→ Activity
Copy out each line of the entries below in which the string "completa" appears.

═══ Information provided ═══

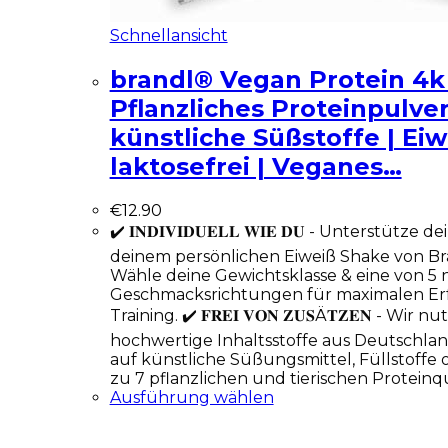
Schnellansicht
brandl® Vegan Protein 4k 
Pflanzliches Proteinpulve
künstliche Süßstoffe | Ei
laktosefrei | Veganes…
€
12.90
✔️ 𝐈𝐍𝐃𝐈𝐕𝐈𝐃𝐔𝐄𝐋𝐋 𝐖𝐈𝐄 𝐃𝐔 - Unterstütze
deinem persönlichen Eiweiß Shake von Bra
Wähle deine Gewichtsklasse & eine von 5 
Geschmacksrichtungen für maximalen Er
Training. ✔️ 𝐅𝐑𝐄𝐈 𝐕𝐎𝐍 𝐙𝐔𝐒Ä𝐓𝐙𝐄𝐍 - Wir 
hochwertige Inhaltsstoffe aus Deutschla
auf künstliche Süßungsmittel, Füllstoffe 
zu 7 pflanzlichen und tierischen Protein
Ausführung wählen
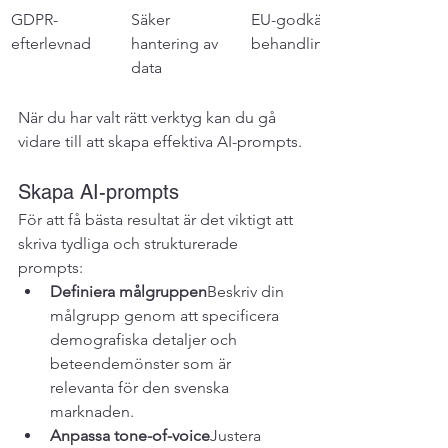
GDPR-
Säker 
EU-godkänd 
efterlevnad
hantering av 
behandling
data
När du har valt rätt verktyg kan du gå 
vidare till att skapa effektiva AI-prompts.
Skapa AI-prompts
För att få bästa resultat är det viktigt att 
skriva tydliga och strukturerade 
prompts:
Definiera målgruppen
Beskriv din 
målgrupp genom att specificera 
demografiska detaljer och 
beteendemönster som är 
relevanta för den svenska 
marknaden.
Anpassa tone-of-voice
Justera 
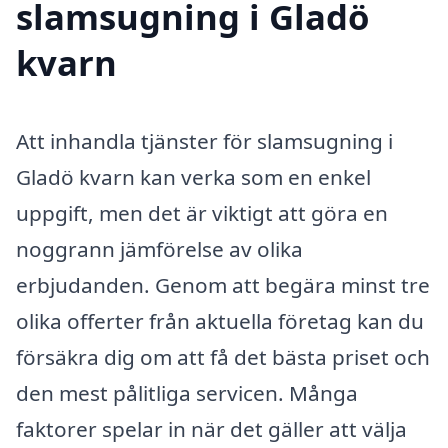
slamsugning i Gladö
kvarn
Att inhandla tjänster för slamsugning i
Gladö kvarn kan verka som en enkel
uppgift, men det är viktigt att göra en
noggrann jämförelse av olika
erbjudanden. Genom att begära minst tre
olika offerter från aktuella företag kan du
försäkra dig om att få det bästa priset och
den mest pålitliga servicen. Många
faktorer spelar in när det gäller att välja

═══
═══ Information provided ═══

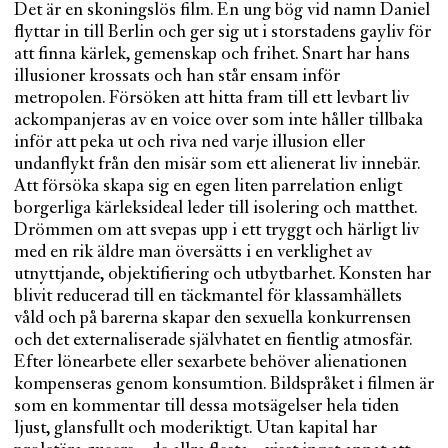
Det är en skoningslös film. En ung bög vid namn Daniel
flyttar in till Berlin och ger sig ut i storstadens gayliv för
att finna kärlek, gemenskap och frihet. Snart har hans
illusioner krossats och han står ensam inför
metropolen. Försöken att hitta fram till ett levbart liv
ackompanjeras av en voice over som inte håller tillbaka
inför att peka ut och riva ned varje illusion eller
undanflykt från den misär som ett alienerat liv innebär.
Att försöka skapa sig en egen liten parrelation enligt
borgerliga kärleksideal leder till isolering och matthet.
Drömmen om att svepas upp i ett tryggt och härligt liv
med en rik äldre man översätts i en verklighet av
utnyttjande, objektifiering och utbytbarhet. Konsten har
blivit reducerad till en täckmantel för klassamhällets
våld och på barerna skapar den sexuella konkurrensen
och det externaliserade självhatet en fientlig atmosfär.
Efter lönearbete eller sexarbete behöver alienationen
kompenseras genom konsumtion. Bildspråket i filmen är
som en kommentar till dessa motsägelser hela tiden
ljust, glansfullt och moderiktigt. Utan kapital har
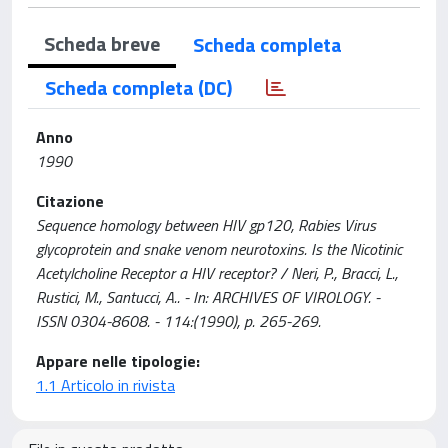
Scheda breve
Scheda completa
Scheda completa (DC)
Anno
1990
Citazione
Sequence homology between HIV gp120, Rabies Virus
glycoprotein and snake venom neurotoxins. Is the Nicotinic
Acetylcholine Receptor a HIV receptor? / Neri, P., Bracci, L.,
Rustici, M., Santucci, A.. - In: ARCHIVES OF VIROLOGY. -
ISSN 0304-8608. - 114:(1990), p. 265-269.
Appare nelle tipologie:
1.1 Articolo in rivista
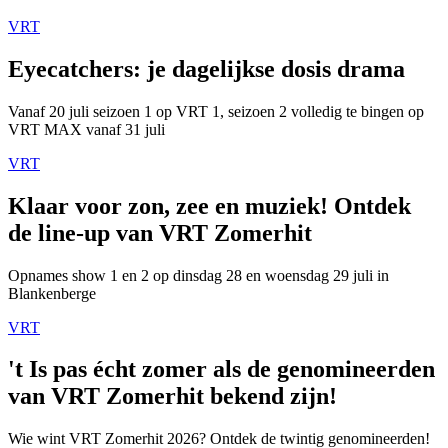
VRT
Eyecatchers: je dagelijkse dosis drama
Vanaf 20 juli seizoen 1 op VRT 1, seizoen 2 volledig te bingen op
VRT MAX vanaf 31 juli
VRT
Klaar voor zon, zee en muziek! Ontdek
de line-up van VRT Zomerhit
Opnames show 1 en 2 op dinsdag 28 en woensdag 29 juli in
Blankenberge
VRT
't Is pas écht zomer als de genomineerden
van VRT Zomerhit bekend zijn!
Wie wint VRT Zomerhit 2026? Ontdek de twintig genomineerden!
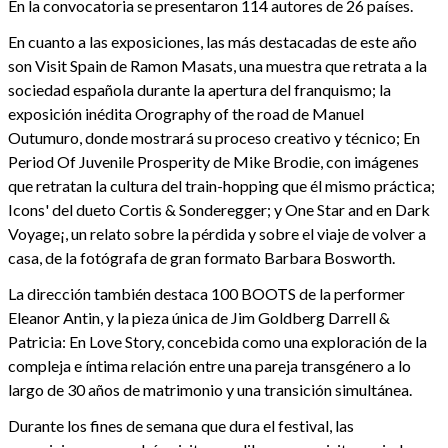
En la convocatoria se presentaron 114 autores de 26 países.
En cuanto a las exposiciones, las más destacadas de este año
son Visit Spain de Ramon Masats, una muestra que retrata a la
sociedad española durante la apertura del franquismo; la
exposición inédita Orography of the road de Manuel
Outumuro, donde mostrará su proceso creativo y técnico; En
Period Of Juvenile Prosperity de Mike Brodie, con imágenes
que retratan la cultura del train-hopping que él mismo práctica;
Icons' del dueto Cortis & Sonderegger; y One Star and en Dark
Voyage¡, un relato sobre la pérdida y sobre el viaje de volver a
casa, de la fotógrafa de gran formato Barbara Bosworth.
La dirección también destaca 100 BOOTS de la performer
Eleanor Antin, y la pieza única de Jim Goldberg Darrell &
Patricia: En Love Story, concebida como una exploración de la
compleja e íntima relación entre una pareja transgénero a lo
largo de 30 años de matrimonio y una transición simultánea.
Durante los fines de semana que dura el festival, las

═══

→ Your solution
Scheda completa
Scheda completa (DC)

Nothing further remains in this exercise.